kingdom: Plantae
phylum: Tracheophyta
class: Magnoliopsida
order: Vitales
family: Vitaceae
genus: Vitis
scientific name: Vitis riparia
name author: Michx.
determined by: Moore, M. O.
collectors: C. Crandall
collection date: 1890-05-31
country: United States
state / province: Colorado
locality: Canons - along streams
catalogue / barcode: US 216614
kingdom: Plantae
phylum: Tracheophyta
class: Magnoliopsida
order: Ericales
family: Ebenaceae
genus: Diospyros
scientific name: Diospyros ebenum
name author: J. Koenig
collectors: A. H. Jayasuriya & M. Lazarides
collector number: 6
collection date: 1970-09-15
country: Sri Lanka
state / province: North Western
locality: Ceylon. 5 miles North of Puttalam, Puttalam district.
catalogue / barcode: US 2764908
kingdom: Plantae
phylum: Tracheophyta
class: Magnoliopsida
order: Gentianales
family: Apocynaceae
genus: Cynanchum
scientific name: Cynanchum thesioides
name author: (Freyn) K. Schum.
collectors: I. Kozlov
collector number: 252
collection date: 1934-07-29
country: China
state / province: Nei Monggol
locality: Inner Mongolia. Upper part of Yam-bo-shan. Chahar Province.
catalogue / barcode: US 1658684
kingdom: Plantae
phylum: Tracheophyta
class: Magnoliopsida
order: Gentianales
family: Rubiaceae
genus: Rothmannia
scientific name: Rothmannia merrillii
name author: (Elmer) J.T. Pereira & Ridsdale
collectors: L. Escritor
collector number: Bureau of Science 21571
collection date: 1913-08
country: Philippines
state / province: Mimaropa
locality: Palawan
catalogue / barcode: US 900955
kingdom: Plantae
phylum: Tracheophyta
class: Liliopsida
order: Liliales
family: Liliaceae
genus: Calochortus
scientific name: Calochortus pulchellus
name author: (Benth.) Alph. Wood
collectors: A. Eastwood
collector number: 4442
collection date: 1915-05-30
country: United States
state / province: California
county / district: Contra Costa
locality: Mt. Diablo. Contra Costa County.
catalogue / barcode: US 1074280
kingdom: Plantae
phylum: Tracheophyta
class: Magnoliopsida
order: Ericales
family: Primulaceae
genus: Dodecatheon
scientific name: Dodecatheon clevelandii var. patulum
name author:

* Task statement *
Count the lines in the records that contain the word "name", matching case exactly. Give only the number.

* Expected output *
12